This blog is about bicycling and, for the most part, it is positive and pleasant. It is occasionally even funny. Today, however, is neither positive or pleasant.
In addition to riding my bicycle, I also ride a motorcycle. I love riding it. It is honestly hard to know which I enjoy riding to work more, my bike or motorcycle. There are lots of similarities and, of course, huge differences. The point to be taken, however, is that I like motorcycles. I not only have nothing against them as machines and transportation, I really, genuinely like them. In fact, I like almost all kinds of motorcyles - I like vintage bikes, I like "naked" bikes, cafe racer bikes, crotch rockets, multi-purpose bikes, sport touring bikes and even some of those huge highway haulers. What I don't like is Harleys. And yes, I realize those are fighting words, but let me clarify.
First of all, I get that there are motorcycle gangs that ride Harleys and you have to give those guys credit for living the life. I don't have a beef with those guys because they really are as bad-ass as they like to look. Also, they use their Harleys for the intended purpose, which is traveling in mostly straight lines between bars, saloons and other related activities. If they want to have viking-style horns on their skull caps and loud pipes, well, I just dare you to tell them they are making a spectacle of themselves. At least it is authentic.

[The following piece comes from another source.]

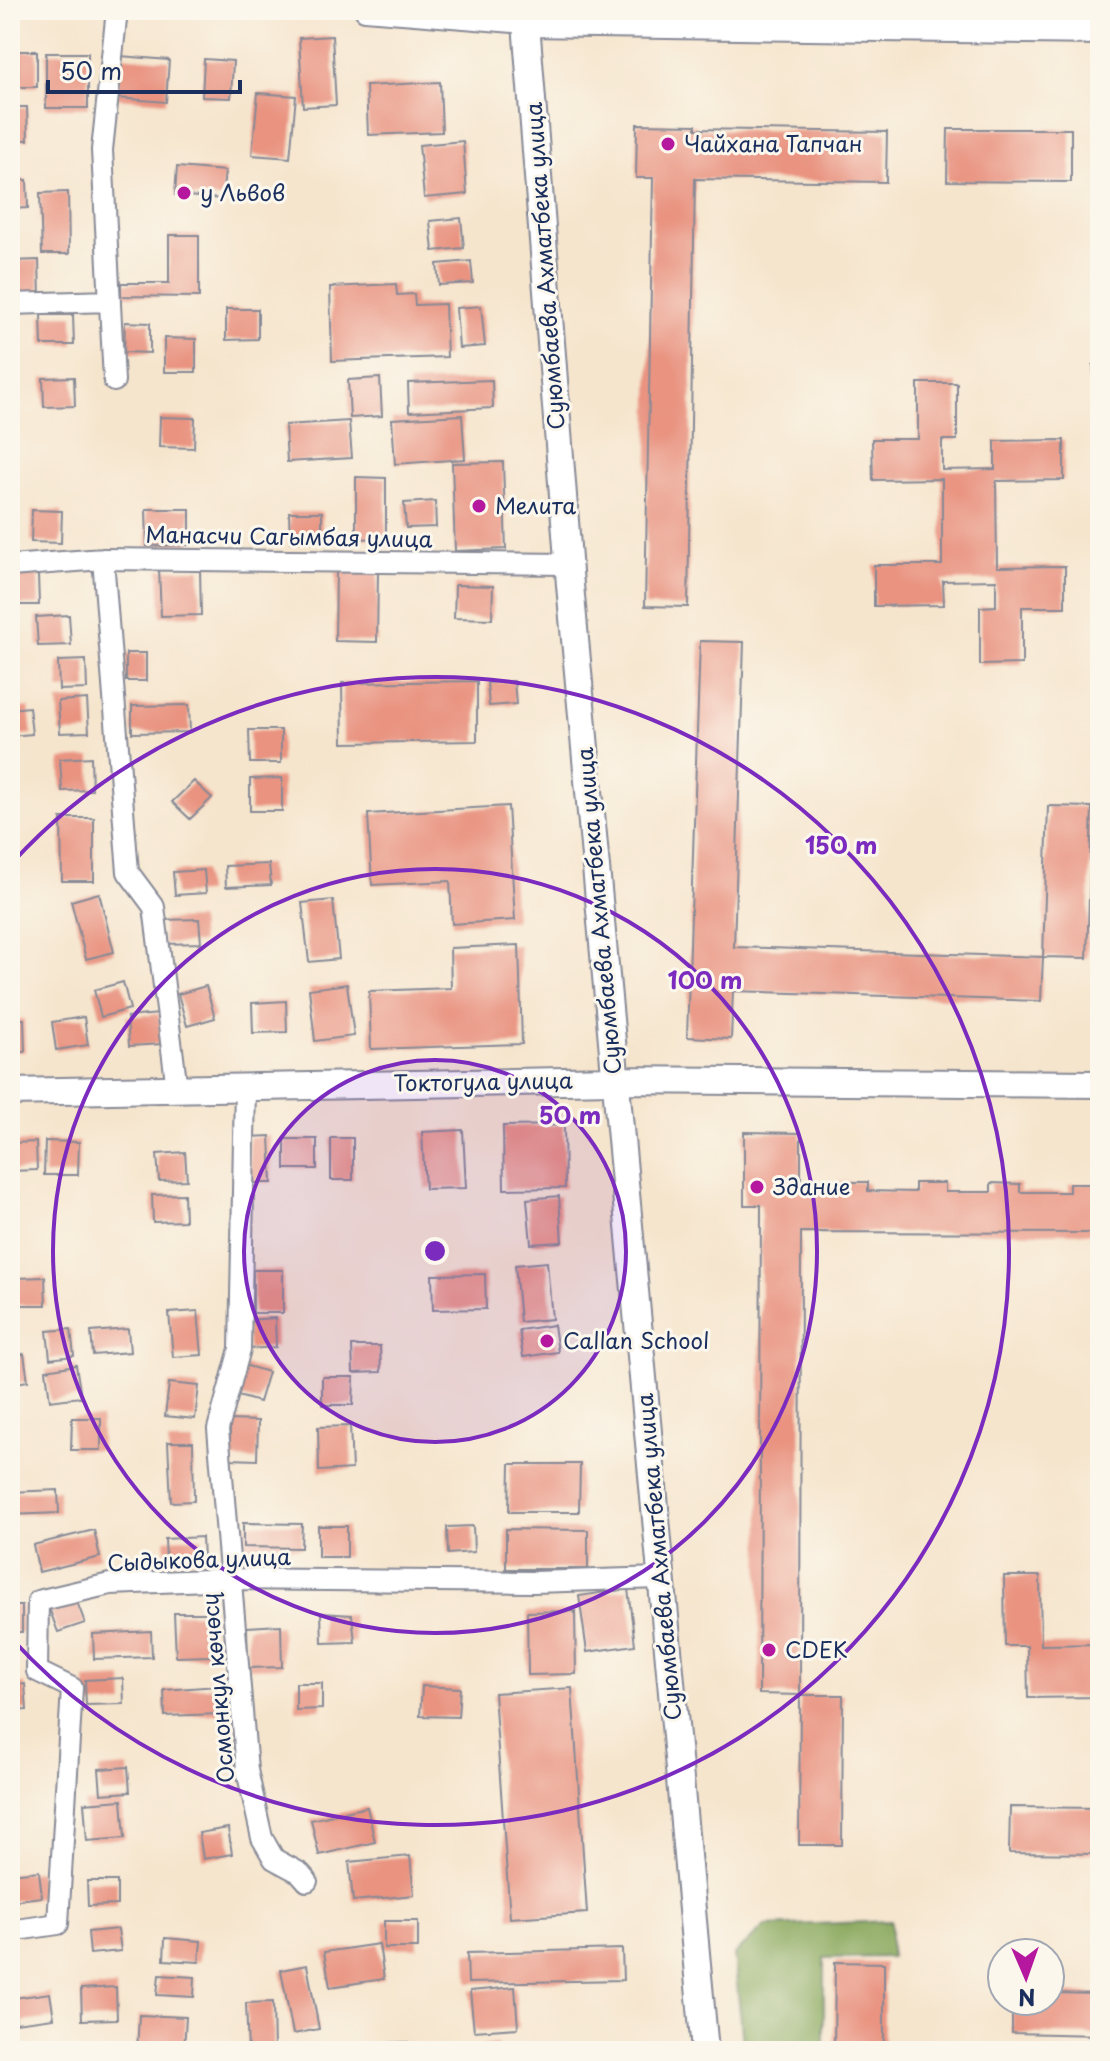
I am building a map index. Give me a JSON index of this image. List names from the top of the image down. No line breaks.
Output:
{"streets":{"street":["Суюмбаева Ахматбека улица","Манасчи Сагымбая улица","Токтогула улица","Сыдыкова улица","Осмонкул көчөсү"]},"crossings":[["Суюмбаева Ахматбека улица","Манасчи Сагымбая улица"],["Суюмбаева Ахматбека улица","Токтогула улица"],["Суюмбаева Ахматбека улица","Сыдыкова улица"],["Токтогула улица","Осмонкул көчөсү"],["Сыдыкова улица","Осмонкул көчөсү"]],"places":["Чайхана Тапчан","у Львов","Мелита","Здание","Callan School","CDEK"],"scale_bar":"50 m","north":"bottom","rings":["150 m","100 m","50 m"]}
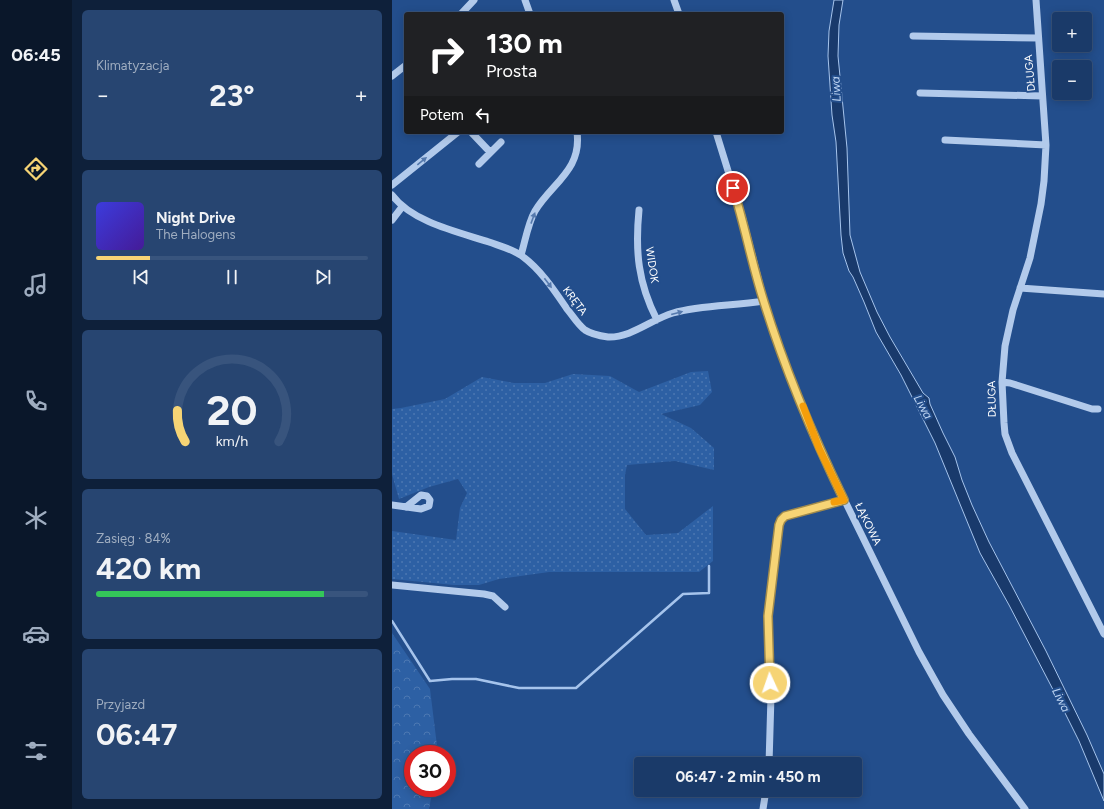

What I hate are Harleys ridden by poseurs and unskilled riders. Oh, I also hate the obnoxiously loud pipes on almost all Harleys, because they serve no purpose except to draw attention to the bike and rider, which I guess is the crux of the matter.
If you think about performance bicycles, the position on the bike is leaning forward and engaged in the active steering and handling of the bike. If you think about performance motorcycles of any variety - racing or touring - similar position, which is leaning forward and actively engaged in handling the machine. I think the same is true of racing cars even. Hell, I even ask my kids to lean over their plates at the table instead of lean back so crumbs go spilling down their shirts.
So if you think about good uses of a leaned back position, the list pretty much includes Lazy Boy Recliners, Cruise Ship deck chairs, recumbent bicycles and Harleys. Pretty auspicious company, eh?
So here is my other beef with the world. Most people have the good sense to look at a recumbent bike and think, at best, Hmmmm. But every time someone finds out that I ride a motorcycle, the immediate follow-up question is, "Do you ride a Harley?" My answer is, "No, I like riding motorcycles."
I once traded motorcycles with a guy on a long road trip so he could experience my then Japanese pseudo-cafe racer and I could try his Harley. When I dismounted, I told him that I had come up with a new advertising slogan for Harley - Have twice as much fun on a Harley, because you see everything double! I was bouncing around so much from the unbalanced engine and 1950's vintage suspension (this bike was 1-year old at the time) that I was completely exhausted after less than 100 miles. I am used to riding my motorcycle on trips somewhere between 250 and 400 miles a day and I look forward to the corners. In fact, I thought that was the idea. On the Harley, I dreaded having to dive that pig into corners because the bike was made to sit upright and go straight. I guess that it is so my girlfriend in the assless chaps doesn't spill her Budweiser, but it doesn't make any sense to me as a mode of transportation.
Should dentist and MD's be allowed to dress up like banditos and ride their Harleys on the weekend? Sure, there is no law against being a dumb-ass. But just don't think it is about motorcycles when it is really about posing. And trade-off weekends with your recumbent bike so you can get a work-out riding in your favorite two-wheel position.